Task prompt: With the first line below as the start and the line containing "thumb cmc: (1239, 669)" as the end, copy every line between them exactly, ends included.
※ ※ ※
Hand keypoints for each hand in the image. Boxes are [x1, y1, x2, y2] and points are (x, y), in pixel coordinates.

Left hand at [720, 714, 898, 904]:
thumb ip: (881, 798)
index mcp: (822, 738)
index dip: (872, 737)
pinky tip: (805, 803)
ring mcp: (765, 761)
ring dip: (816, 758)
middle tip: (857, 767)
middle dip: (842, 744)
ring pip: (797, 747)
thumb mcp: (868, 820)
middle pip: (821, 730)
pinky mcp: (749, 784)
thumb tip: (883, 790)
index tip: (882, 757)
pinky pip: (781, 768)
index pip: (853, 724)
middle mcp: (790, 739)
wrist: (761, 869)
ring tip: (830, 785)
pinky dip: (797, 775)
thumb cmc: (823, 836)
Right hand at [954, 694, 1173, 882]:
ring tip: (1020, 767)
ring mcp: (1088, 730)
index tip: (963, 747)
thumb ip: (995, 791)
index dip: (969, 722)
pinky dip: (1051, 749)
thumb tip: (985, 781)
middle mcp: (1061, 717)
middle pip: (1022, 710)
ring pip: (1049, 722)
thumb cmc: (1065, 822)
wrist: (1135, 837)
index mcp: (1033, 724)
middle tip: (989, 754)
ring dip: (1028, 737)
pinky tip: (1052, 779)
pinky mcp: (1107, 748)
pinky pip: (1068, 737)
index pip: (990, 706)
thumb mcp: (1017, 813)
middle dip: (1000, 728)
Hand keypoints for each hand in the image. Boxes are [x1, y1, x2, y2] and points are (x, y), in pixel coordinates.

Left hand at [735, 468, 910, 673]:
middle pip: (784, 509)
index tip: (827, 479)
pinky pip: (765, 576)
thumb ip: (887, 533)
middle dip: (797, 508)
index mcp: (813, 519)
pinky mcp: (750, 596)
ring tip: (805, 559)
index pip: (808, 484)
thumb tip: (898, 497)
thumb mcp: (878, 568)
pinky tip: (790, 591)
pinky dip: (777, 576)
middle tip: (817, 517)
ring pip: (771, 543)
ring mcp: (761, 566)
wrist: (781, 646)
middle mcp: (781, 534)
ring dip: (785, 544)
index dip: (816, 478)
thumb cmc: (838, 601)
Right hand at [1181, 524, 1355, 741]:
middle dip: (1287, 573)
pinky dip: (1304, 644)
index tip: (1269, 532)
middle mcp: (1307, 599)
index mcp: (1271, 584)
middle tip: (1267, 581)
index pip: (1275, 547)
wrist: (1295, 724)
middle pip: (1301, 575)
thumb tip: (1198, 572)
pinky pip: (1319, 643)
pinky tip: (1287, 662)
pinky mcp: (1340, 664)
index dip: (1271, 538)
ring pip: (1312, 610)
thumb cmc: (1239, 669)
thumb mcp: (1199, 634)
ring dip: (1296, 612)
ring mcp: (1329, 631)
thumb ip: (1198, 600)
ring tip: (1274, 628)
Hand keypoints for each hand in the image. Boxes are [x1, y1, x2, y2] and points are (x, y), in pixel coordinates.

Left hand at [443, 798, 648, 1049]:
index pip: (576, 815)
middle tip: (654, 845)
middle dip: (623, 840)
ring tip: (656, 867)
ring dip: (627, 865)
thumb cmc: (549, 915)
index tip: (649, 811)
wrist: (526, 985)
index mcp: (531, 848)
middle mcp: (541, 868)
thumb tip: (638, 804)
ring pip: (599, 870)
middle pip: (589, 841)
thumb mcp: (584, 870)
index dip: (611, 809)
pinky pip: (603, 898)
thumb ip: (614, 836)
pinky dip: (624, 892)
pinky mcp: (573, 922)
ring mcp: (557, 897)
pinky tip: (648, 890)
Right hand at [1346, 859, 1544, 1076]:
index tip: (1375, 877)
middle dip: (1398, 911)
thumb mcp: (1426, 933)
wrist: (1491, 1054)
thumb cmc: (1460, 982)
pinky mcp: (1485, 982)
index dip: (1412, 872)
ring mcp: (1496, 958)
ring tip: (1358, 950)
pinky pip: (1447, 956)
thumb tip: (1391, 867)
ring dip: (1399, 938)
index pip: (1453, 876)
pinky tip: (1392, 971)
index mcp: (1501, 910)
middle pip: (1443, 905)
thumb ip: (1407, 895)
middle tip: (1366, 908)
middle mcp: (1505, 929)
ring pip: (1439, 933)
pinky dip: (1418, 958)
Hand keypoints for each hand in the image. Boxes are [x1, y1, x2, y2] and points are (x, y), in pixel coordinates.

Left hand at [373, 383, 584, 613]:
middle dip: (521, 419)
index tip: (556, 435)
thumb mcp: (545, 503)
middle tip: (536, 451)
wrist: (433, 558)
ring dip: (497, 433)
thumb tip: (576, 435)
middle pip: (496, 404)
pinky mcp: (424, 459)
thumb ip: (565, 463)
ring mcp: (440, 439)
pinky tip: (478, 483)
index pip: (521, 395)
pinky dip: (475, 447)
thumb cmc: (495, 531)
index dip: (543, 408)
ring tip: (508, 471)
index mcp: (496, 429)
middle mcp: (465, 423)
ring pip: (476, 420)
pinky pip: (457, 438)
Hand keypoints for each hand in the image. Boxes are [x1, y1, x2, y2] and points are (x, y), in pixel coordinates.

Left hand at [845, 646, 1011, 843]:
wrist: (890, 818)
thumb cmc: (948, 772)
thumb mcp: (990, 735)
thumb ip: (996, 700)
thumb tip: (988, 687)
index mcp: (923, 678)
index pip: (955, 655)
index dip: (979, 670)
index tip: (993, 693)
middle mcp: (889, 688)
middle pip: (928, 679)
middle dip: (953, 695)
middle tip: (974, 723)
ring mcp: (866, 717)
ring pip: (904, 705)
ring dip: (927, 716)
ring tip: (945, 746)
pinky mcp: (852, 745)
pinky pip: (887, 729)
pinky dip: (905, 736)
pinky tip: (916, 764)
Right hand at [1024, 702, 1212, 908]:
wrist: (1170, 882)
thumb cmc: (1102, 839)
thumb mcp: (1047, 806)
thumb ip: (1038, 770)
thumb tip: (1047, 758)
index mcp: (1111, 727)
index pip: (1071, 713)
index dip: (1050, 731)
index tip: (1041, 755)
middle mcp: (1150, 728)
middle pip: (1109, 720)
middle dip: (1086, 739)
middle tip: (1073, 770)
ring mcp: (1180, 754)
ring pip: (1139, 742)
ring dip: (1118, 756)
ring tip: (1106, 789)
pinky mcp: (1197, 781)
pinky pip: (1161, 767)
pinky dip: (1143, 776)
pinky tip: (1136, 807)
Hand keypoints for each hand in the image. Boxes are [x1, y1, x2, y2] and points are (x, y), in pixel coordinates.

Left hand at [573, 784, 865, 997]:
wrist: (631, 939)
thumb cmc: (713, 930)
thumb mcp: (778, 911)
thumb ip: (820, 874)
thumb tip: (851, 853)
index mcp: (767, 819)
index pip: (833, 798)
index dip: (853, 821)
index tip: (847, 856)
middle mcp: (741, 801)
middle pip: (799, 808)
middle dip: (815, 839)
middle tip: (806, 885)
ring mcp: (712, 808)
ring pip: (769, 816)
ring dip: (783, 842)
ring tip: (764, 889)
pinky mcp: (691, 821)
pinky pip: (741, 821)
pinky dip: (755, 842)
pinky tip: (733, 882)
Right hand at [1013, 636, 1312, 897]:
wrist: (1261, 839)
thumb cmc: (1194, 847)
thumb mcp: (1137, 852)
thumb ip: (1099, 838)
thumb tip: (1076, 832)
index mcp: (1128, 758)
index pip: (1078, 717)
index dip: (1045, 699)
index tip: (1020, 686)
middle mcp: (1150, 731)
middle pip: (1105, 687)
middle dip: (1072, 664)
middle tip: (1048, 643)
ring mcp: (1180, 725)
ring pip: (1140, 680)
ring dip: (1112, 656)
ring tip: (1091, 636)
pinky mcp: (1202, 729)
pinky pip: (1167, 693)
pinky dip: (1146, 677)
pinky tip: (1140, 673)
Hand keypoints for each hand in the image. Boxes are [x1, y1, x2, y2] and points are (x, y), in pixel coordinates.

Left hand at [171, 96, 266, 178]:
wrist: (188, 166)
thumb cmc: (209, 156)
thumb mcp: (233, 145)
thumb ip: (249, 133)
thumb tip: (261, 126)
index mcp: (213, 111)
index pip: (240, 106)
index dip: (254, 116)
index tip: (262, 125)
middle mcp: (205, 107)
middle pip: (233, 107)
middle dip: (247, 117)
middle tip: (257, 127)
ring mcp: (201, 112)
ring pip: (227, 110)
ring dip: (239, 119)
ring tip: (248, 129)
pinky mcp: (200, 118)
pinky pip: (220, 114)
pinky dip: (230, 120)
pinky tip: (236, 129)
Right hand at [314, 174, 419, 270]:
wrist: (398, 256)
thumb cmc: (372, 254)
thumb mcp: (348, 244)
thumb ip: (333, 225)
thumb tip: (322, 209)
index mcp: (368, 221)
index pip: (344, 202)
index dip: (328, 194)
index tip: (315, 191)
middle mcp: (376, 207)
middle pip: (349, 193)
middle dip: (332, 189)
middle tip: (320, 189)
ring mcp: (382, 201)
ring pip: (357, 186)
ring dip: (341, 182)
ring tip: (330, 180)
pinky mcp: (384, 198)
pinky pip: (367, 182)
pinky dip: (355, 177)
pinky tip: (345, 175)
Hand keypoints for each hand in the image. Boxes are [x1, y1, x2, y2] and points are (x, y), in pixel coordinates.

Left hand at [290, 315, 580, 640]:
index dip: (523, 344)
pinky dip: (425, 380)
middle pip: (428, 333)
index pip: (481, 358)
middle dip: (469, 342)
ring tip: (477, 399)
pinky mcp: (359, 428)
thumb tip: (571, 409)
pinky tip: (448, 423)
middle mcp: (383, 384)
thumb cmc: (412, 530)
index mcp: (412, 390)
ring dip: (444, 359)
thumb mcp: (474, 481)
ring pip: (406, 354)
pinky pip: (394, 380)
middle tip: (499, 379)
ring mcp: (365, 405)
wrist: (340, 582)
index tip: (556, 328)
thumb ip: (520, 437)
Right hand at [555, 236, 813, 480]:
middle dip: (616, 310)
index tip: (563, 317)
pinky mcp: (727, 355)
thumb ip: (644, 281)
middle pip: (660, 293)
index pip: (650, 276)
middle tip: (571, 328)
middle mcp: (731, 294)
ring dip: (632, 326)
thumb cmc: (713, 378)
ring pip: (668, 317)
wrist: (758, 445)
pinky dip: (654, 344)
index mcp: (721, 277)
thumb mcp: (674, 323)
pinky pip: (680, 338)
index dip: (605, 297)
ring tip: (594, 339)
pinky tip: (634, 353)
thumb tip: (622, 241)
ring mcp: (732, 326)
※ ※ ※
Answer:
Hand keypoints for each hand in the image. Boxes are [x1, y1, x2, y2] and points are (x, y), in pixel coordinates.

Left hand at [720, 714, 898, 904]:
thumb ip: (881, 798)
index mcp: (822, 738)
index dip: (872, 737)
pinky tip: (805, 803)
ring mcp: (765, 761)
ring dip: (816, 758)
middle tip: (857, 767)
middle dip: (842, 744)
ring pip: (797, 747)
thumb mcp: (868, 820)
middle pip: (821, 730)
pinky mcp: (749, 784)
thumb tip: (883, 790)
index tip: (882, 757)
pinky pip: (781, 768)
index pip: (853, 724)
middle mcp: (790, 739)
wrist: (761, 869)
ring tip: (830, 785)
pinky dip: (797, 775)
thumb cmc: (823, 836)
Right hand at [954, 694, 1173, 882]:
ring tip: (1020, 767)
ring mcp: (1088, 730)
index tip: (963, 747)
thumb ip: (995, 791)
index dip: (969, 722)
pinky dip: (1051, 749)
thumb tip: (985, 781)
middle mcp: (1061, 717)
middle pip: (1022, 710)
ring pip: (1049, 722)
thumb cmc: (1065, 822)
wrist: (1135, 837)
index mcp: (1033, 724)
middle tip: (989, 754)
ring dip: (1028, 737)
pinky tip: (1052, 779)
pinky mcp: (1107, 748)
pinky pip: (1068, 737)
index pip: (990, 706)
thumb mcp: (1017, 813)
middle dip: (1000, 728)
Hand keypoints for each hand in the image. Boxes are [x1, y1, x2, y2] and points are (x, y), in pixel coordinates.

Left hand at [735, 468, 910, 673]:
middle pip: (784, 509)
index tip: (827, 479)
pinky pip: (765, 576)
thumb ip: (887, 533)
middle dip: (797, 508)
index mcp: (813, 519)
pinky mcp: (750, 596)
ring tip: (805, 559)
index pip: (808, 484)
thumb tip: (898, 497)
thumb mcp: (878, 568)
pinky tip: (790, 591)
pinky dip: (777, 576)
middle tip: (817, 517)
ring pip: (771, 543)
ring mcp: (761, 566)
wrist: (781, 646)
middle mcp: (781, 534)
ring dip: (785, 544)
index dip: (816, 478)
thumb cmc: (838, 601)
Right hand at [1181, 524, 1355, 741]:
middle dip: (1287, 573)
pinky dip: (1304, 644)
index tip: (1269, 532)
middle mcp: (1307, 599)
index mcp: (1271, 584)
middle tip: (1267, 581)
index pip: (1275, 547)
wrist: (1295, 724)
middle pip: (1301, 575)
thumb tip: (1198, 572)
pinky pip: (1319, 643)
pinky tip: (1287, 662)
pinky mcp: (1340, 664)
index dip: (1271, 538)
ring pip: (1312, 610)
thumb cmc: (1239, 669)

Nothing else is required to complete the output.